Schlatter: Viele, die Mutterschaftsbeiträge beziehen, sind nicht sozialhilfeberechtigt. Es betrifft vor allem Frauen, die ungewollt schwanger wurden, die eine Arbeit oder Lehrstelle haben, sich aber aufgrund der Schwangerschaft neu orientieren müssen. Sie können sich keinen unbezahlten Urlaub leisten, um die erste Zeit beim Kind zu bleiben, oder der Arbeitgeber gewährt ihnen keinen. Das betrifft auch Lehrlinge, die aufgrund der Schwangerschaft einen Unterbruch machen wollen. Fallen die Mutterschaftsbeiträge weg, werden einfach die Gemeinden höhere Kosten haben.
Zinsstag: Das sehe ich auch so. Das Argument, die Mutterschaftsbeiträge abzuschaffen und dafür die externe Kinderbetreuung auszubauen, halte ich für ein Feigenblatt. Es ist eine Umschichtung des Geldes und stellt daher keine Mehrinvestition in die Unterstützung für die Familien dar. Den Mutterschutz und die Kinderbetreuung gegeneinander auszuspielen, halte ich für falsch. Meiner Meinung nach müsste die Politik die Mutterschaftsbeiträge ausbauen und weiter in die Kinderbetreuung investieren.

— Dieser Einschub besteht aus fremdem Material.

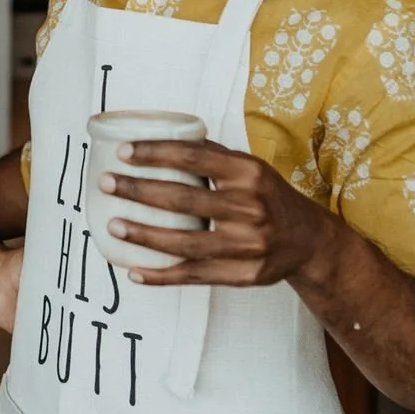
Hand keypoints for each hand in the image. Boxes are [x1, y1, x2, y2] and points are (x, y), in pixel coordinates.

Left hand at [101, 140, 341, 290]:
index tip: (123, 152)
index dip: (156, 153)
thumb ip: (212, 156)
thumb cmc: (269, 197)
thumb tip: (161, 137)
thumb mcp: (251, 168)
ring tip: (113, 226)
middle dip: (138, 191)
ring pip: (184, 242)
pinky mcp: (243, 275)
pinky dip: (161, 276)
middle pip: (183, 199)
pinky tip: (134, 271)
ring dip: (144, 235)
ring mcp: (247, 245)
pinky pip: (194, 276)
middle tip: (106, 183)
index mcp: (249, 174)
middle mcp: (250, 208)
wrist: (308, 241)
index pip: (195, 158)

Wie beurteilen Sie die Familienpolitik in der Schweiz grundsätzlich?
Zinsstag: Die Schweiz ist diesbezüglich ein konservatives Land. Familienpolitische Entwicklungen brauchen hier viel länger als anderswo. Das liegt wohl nicht zuletzt am basisdemokratischen Verständnis der Schweizerinnen und Schweizer. Es hat aber auch den Vorteil, dass die Akzeptanz höher ist, wenn die Bevölkerung einmal einer Sache zugestimmt hat. Früher oder später werden wir eine Elternzeit auch in der Schweiz haben.
Schlatter: Das Bündner Volk respektive der Grosse Rat hat schon einmal für die Mutterschaftsbeiträge gestimmt, jetzt lässt er sie sich wieder wegnehmen. Optimieren auf Kosten junger Familien, das entspricht nicht den Bedürfnissen einer modernen Gesellschaft.